In una sorta di gioco della parti continentale, Juncker e Dombrovskis possono coprirsi a destra recitando il ruolo dei ruvidi custodi della disciplina di bilancio mentre Renzi e Padoan conquistano una preminenza all’interno dei progressisti europei capace di mettere ai margini leadership indebolite come quella di Francois Hollande o troppo caotiche come ha dimostrato di essere SYRIZA. In questo senso l’obiettivo di lungo termine italiano appare piuttosto chiaro, proporsi come guida di un processo rifondativo dell’Unione Europea che passi per un superamento dell’austerità di bilancio e approdi a una generale revisione del Fiscal Compact o - che sarebbe poi la stessa cosa - nell’istituzione di strumenti finanziari comuni con la stessa capacità espansiva dei bilanci propri dei grandi stati federali.

Insomma, il negoziato sulla legge di bilancio non va letto come drammatico redde rationem tra Italia e Unione Europea, ma rappresenta piuttosto l’ennesima tappa di un lungo cammino iniziato con la crisi greca ovvero la difficile, difficilissima, costruzione di una vera governance economica europea.

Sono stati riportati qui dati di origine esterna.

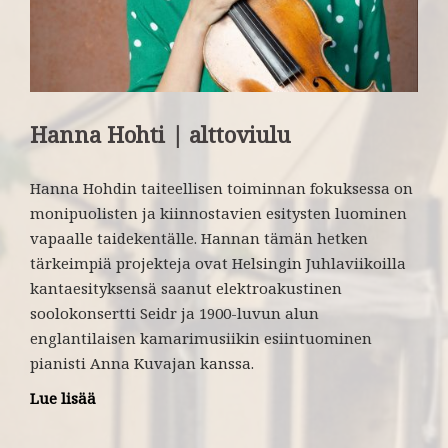
Hanna Hohti | alttoviulu
Hanna Hohdin taiteellisen toiminnan fokuksessa on
monipuolisten ja kiinnostavien esitysten luominen
vapaalle taidekentälle. Hannan tämän hetken
tärkeimpiä projekteja ovat Helsingin Juhlaviikoilla
kantaesityksensä saanut elektroakustinen
soolokonsertti Seidr ja 1900-luvun alun
englantilaisen kamarimusiikin esiintuominen
pianisti Anna Kuvajan kanssa.
Lue lisää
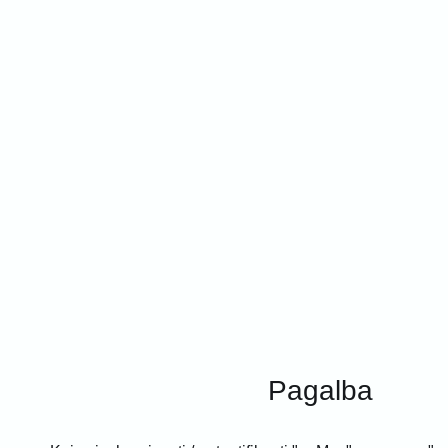
Pagalba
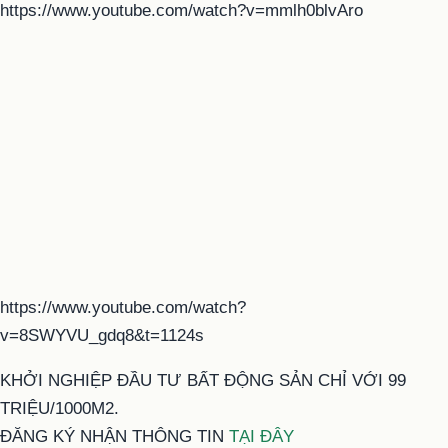
https://www.youtube.com/watch?v=mmlh0blvAro
https://www.youtube.com/watch?
v=8SWYVU_gdq8&t=1124s
KHỞI NGHIỆP ĐẦU TƯ BẤT ĐỘNG SẢN CHỈ VỚI 99
TRIỆU/1000M2.
ĐĂNG KÝ NHẬN THÔNG TIN
TẠI ĐÂY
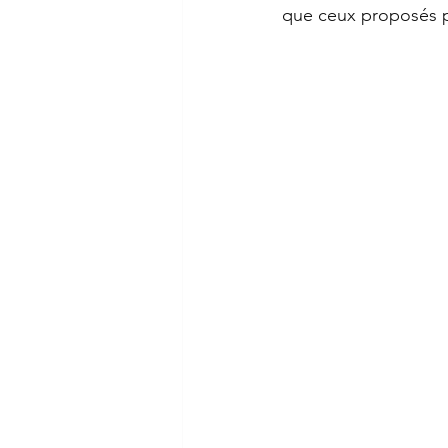
que ceux proposés p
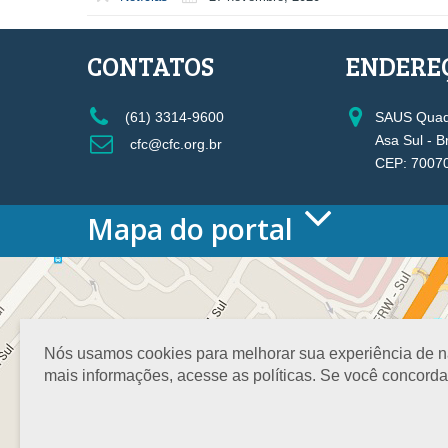
CONTATOS
ENDERE
(61) 3314-9600
SAUS Quadr
Asa Sul - B
cfc@cfc.org.br
CEP: 7007
Mapa do portal
HOME
O CONSELHO
Conselho Diretor
Nossa Sede
Nós usamos cookies para melhorar sua experiência de nav
Planejamento
mais informações, acesse as políticas. Se você concord
Organograma
Medalha João Lyra
Presidentes do CFC – Gestões anteriores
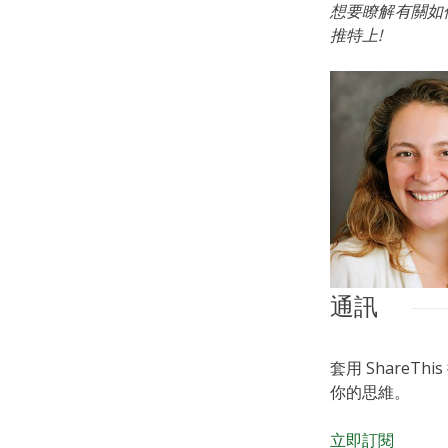
想要瞭解有關如何使
推特上!
通訊
套用 ShareThi
你的思維。
立即訂閱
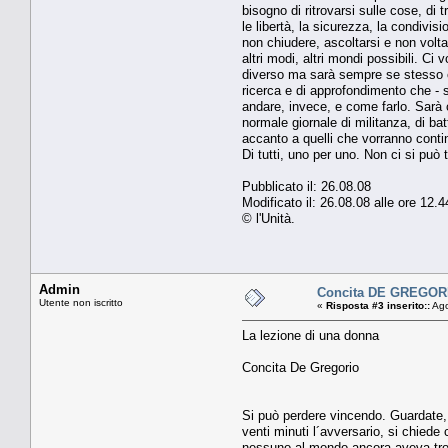
bisogno di ritrovarsi sulle cose, di 
le libertà, la sicurezza, la condivis
non chiudere, ascoltarsi e non volt
altri modi, altri mondi possibili. 
diverso ma sarà sempre se stesso com
ricerca e di approfondimento che - 
andare, invece, e come farlo. Sarà c
normale giornale di militanza, di bat
accanto a quelli che vorranno conti
Di tutti, uno per uno. Non ci si può 
Pubblicato il: 26.08.08
Modificato il: 26.08.08 alle ore 12
© l'Unità.
Admin
Concita DE GREGORIO
Utente non iscritto
«
Risposta #3 inserito::
Ago
La lezione di una donna
Concita De Gregorio
Si può perdere vincendo. Guardate, si
venti minuti l´avversario, si chie
nessuno al mondo ancora aveva trova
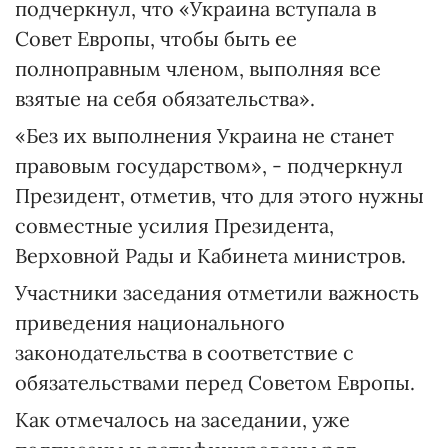
подчеркнул, что «Украина вступала в
Совет Европы, чтобы быть ее
полноправным членом, выполняя все
взятые на себя обязательства».
«Без их выполнения Украина не станет
правовым государством», - подчеркнул
Президент, отметив, что для этого нужны
совместные усилия Президента,
Верховной Рады и Кабинета министров.
Участники заседания отметили важность
приведения национального
законодательства в соответствие с
обязательствами перед Советом Европы.
Как отмечалось на заседании, уже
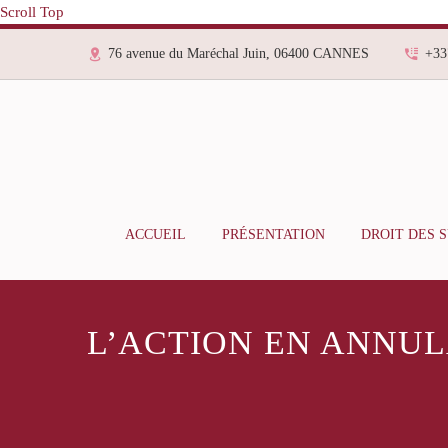
Scroll Top
76 avenue du Maréchal Juin, 06400 CANNES
+33
ACCUEIL
PRÉSENTATION
DROIT DES 
L’ACTION EN ANNU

L’Italia sembra decisa a proporre un approccio condiviso che superi il ruolo tecnocratico della Commissione mentre altri paesi, Germania in testa, appaiono convinti della necessità di una politica normativa, con chiari meccanismi punitivi nei confronti di chi non rispetta alla lettera i regolamenti di finanza pubblica. Se la legge di bilancio non sarà cambiata il governo italiano potrà dire di aver messo a segno un punto importante spendibile nel futuro negoziato per la revisione dei Trattati ma, al tempo stesso, dovrà dimostrarsi in grado di portare a termine il piano di riforme descritto nella lettera del MEF.